╭──
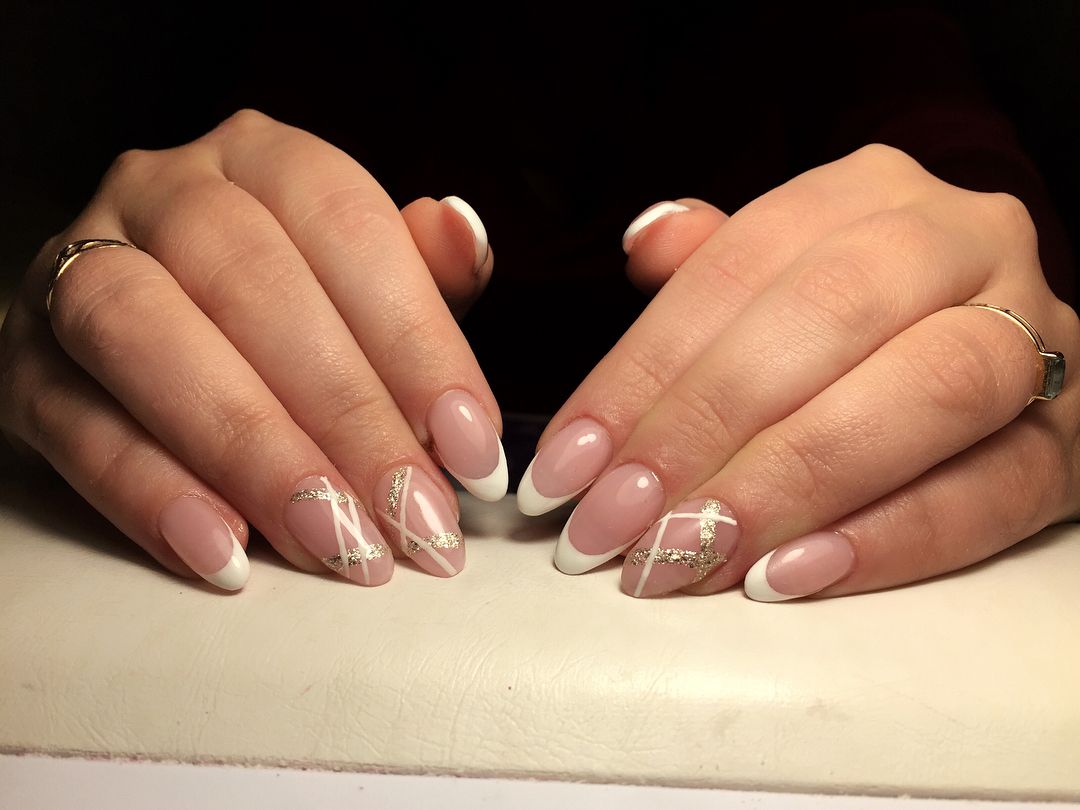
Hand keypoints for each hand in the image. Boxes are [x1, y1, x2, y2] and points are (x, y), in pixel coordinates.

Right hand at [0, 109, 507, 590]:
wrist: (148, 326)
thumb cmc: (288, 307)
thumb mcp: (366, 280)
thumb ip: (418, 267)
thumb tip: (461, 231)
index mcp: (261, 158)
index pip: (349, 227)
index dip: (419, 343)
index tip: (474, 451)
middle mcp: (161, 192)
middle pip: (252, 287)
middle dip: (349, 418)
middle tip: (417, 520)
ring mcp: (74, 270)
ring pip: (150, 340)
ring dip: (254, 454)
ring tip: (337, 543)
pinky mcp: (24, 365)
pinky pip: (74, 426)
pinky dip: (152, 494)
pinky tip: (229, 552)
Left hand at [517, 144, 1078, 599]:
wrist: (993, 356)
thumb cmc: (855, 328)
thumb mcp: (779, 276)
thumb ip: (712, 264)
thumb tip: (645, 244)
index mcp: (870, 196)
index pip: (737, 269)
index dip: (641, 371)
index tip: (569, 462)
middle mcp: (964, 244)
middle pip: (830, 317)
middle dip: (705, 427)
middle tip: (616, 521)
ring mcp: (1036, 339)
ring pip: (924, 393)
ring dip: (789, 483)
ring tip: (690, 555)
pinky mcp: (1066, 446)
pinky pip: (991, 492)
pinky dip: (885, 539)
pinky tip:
╰──
Set down no line except those from the one with "ring tip: (337, 543)" to the last line of the data, inclusive, each exactly as written.

**Output of the exercise:**
ring tip: (337, 543)
pinky mcp: (24, 365)
pinky pip: (74, 426)
pinky dip: (152, 494)
pinky tip: (229, 552)
Left hand at [517, 144, 1078, 599]:
wrist: (993, 356)
thumb cmc: (855, 328)
thumb mcp: (779, 276)
thumb ip: (712, 264)
thumb tip: (645, 244)
index mcp: (870, 196)
index pip: (737, 269)
index dip: (641, 371)
index tip: (569, 462)
middle mcp: (964, 244)
middle pip: (830, 317)
middle dip: (705, 427)
middle tip: (616, 521)
ring mcp: (1036, 339)
ring pip: (924, 393)
ring dip: (789, 483)
ring tip: (690, 555)
pinky mcp: (1066, 446)
pinky pip: (991, 492)
pinky dip: (885, 539)
pinky tip:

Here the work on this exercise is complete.